(Stored data entries)
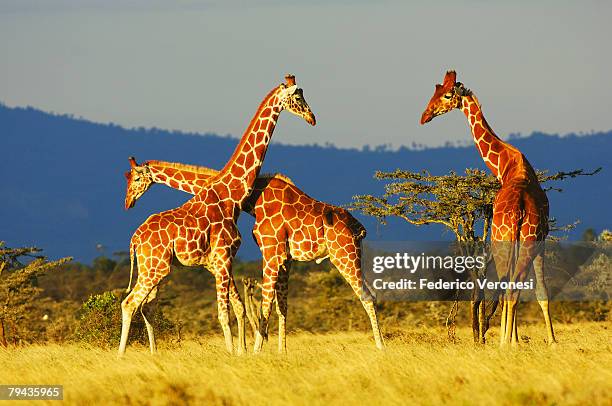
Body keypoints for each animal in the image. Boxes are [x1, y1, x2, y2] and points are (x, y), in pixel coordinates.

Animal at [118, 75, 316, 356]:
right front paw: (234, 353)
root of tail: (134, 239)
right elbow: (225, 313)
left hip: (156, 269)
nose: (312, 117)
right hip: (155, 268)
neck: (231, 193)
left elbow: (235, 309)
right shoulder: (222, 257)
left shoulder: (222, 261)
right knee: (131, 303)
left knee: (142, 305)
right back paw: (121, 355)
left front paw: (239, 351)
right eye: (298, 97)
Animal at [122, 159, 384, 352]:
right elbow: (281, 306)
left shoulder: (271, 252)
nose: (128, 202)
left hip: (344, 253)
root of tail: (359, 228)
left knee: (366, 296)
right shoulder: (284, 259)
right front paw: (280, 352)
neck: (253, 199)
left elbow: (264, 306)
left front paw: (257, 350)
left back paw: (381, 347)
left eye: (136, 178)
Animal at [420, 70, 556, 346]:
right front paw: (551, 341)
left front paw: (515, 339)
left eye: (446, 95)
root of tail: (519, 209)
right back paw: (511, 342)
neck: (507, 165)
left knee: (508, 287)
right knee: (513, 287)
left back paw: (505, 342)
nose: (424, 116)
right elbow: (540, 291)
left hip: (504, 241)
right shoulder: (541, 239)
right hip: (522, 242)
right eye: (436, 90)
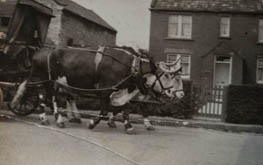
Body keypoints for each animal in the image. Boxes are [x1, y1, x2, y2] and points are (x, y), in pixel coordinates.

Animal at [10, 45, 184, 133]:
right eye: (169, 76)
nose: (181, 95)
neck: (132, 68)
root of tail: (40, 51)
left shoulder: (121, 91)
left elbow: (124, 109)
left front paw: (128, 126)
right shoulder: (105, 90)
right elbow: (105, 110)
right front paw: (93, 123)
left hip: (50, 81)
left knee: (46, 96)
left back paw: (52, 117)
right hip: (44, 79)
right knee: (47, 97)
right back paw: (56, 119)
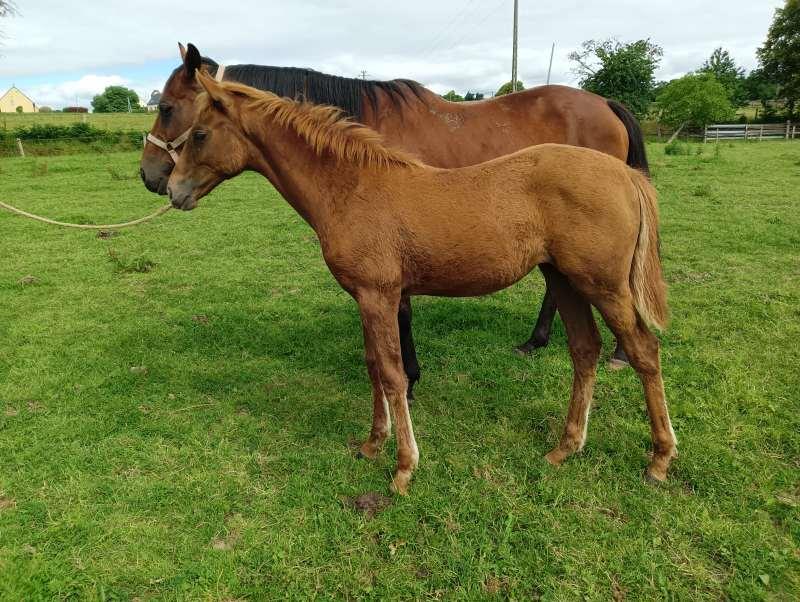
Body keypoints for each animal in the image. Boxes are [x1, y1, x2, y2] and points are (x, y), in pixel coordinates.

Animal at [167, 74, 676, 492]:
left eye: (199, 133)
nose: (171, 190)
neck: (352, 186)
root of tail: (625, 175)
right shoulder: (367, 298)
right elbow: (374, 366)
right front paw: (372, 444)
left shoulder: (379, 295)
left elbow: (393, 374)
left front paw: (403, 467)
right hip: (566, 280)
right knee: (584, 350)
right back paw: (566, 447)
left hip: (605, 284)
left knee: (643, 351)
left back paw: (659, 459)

*Exercise requirements*: All the records need to be retyped word for word, except for the pictures.

*Response below*:
Body keypoints for each animal in the image. Boxes are [x1, y1, x2, y2] and points are (x, y), in pixel coordinates.

Animal at [118, 75, 316, 356]:
right front paw: (234, 353)
root of tail: (134, 239)
right elbow: (225, 313)
left hip: (156, 269)
nose: (312, 117)
right hip: (155, 268)
neck: (231, 193)
left elbow: (235, 309)
right shoulder: (222, 257)
left shoulder: (222, 261)
right knee: (131, 303)
left knee: (142, 305)
right back paw: (121, 355)
left front paw: (239, 351)
right eye: (298, 97)
Animal at [122, 159, 384, 352]:
right elbow: (281, 306)
left shoulder: (271, 252)
nose: (128, 202)
left hip: (344, 253)
root of tail: (359, 228)
left knee: (366, 296)
right shoulder: (284, 259)
right front paw: (280, 352)
neck: (253, 199)
left elbow: (264, 306)
left front paw: (257, 350)
left back paw: (381, 347)
left eye: (136, 178)
Animal at [420, 70, 556, 346]:
right front paw: (551, 341)
left front paw: (515, 339)
left eye: (446, 95)
root of tail: (519, 209)
right back paw: (511, 342)
neck: (507, 165)
left knee: (508, 287)
right knee: (513, 287)
left back paw: (505, 342)
nose: (424, 116)
right elbow: (540, 291)
left hip: (504, 241)
right shoulder: (541, 239)
right hip: (522, 242)
right eye: (436, 90)
Body keypoints for each animal in the image. Boxes are [x1, y1, x2, y2] and points are (x, y), in pixel coordinates.

Animal at [10, 45, 184, 133]:
right eye: (169, 76)
nose: (181, 95)
neck: (132, 68)
root of tail: (40, 51)
left shoulder: (121, 91)
left elbow: (124, 109)
left front paw: (128, 126)
right shoulder: (105, 90)
right elbow: (105, 110)
right front paw: (93, 123)
left hip: (50, 81)
left knee: (46, 96)
left back paw: (52, 117)
right hip: (44, 79)
right knee: (47, 97)
right back paw: (56, 119)
Body keypoints for each animal in the image. Boxes are [x1, y1, x2, y2] and points are (x, y), in pixel coordinates.

Animal at [167, 74, 676, 492]:
left eye: (199, 133)
nose: (171, 190)
neck: (352, 186)
root of tail: (625, 175)
right shoulder: (367, 298)
right elbow: (374, 366)
right front paw: (372, 444)
left shoulder: (379, 295)
left elbow: (393, 374)
left front paw: (403, 467)
right hip: (566, 280)
right knee: (584, 350)
right back paw: (566, 447)
left hip: (605, 284)
left knee: (643, 351)
left back paw: (659, 459)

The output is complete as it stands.